*PROBLEM DESCRIPTION*
This task is to restate all of the entries exactly.

*DATA LISTING*
···

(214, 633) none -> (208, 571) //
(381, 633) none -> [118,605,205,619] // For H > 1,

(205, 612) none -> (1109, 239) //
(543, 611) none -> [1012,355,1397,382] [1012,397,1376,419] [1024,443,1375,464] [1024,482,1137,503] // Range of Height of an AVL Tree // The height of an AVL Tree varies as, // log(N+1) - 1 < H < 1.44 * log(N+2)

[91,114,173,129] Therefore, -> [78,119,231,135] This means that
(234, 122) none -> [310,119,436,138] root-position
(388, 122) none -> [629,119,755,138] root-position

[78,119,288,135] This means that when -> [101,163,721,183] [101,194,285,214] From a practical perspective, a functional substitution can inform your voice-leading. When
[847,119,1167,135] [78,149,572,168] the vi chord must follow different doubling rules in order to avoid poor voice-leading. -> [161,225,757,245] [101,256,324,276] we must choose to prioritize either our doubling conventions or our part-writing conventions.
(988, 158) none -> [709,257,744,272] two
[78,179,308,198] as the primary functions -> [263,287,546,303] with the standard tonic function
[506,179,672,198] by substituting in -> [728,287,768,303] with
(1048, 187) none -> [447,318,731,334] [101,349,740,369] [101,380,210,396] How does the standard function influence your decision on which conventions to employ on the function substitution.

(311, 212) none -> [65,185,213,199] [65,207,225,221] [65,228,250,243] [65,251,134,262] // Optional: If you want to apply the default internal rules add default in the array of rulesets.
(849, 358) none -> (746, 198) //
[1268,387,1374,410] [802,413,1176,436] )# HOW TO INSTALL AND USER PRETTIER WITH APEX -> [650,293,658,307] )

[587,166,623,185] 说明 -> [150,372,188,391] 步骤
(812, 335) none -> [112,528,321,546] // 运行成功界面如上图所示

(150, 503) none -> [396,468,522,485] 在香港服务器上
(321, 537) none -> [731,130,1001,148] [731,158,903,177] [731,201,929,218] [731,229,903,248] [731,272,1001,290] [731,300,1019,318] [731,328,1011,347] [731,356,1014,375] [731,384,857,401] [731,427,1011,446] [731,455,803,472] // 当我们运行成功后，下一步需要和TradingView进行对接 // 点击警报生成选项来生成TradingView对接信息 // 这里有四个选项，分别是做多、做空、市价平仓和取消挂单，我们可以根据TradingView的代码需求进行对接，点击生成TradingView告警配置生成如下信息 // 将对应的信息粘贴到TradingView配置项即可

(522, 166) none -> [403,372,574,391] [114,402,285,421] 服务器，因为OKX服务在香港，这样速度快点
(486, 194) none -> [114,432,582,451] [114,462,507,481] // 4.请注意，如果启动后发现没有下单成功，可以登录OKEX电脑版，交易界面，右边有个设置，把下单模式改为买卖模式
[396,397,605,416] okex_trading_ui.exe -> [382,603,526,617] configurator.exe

···

*FINAL ANSWER*
(214, 633) none -> (208, 571) //
(381, 633) none -> [118,605,205,619] // For H > 1,

(205, 612) none -> (1109, 239) //
(543, 611) none -> [1012,355,1397,382] [1012,397,1376,419] [1024,443,1375,464] [1024,482,1137,503] // Range of Height of an AVL Tree // The height of an AVL Tree varies as, // log(N+1) - 1 < H < 1.44 * log(N+2)

[91,114,173,129] Therefore, -> [78,119,231,135] This means that
(234, 122) none -> [310,119,436,138] root-position
(388, 122) none -> [629,119,755,138] root-position

[78,119,288,135] This means that when -> [101,163,721,183] [101,194,285,214] From a practical perspective, a functional substitution can inform your voice-leading. When
[847,119,1167,135] [78,149,572,168] the vi chord must follow different doubling rules in order to avoid poor voice-leading. -> [161,225,757,245] [101,256,324,276] we must choose to prioritize either our doubling conventions or our part-writing conventions.
(988, 158) none -> [709,257,744,272] two
[78,179,308,198] as the primary functions -> [263,287,546,303] with the standard tonic function
[506,179,672,198] by substituting in -> [728,287,768,303] with
(1048, 187) none -> [447,318,731,334] [101,349,740,369] [101,380,210,396] How does the standard function influence your decision on which conventions to employ on the function substitution.

(311, 212) none -> [65,185,213,199] [65,207,225,221] [65,228,250,243] [65,251,134,262] // Optional: If you want to apply the default internal rules add default in the array of rulesets.
(849, 358) none -> (746, 198) //
[1268,387,1374,410] [802,413,1176,436] )# HOW TO INSTALL AND USER PRETTIER WITH APEX -> [650,293,658,307] )

[587,166,623,185] 说明 -> [150,372,188,391] 步骤
(812, 335) none -> [112,528,321,546] // 运行成功界面如上图所示

(150, 503) none -> [396,468,522,485] 在香港服务器上
(321, 537) none -> [731,130,1001,148] [731,158,903,177] [731,201,929,218] [731,229,903,248] [731,272,1001,290] [731,300,1019,318] [731,328,1011,347] [731,356,1014,375] [731,384,857,401] [731,427,1011,446] [731,455,803,472] // 当我们运行成功后，下一步需要和TradingView进行对接 // 点击警报生成选项来生成TradingView对接信息 // 这里有四个选项，分别是做多、做空、市价平仓和取消挂单，我们可以根据TradingView的代码需求进行对接，点击生成TradingView告警配置生成如下信息 // 将对应的信息粘贴到TradingView配置项即可

(522, 166) none -> [403,372,574,391] [114,402,285,421] 服务器，因为OKX服务在香港，这样速度快点
(486, 194) none -> [114,432,582,451] [114,462,507,481] // 4.请注意，如果启动后发现没有下单成功，可以登录OKEX电脑版，交易界面，右边有个设置，把下单模式改为买卖模式
[396,397,605,416] okex_trading_ui.exe -> [382,603,526,617] configurator.exe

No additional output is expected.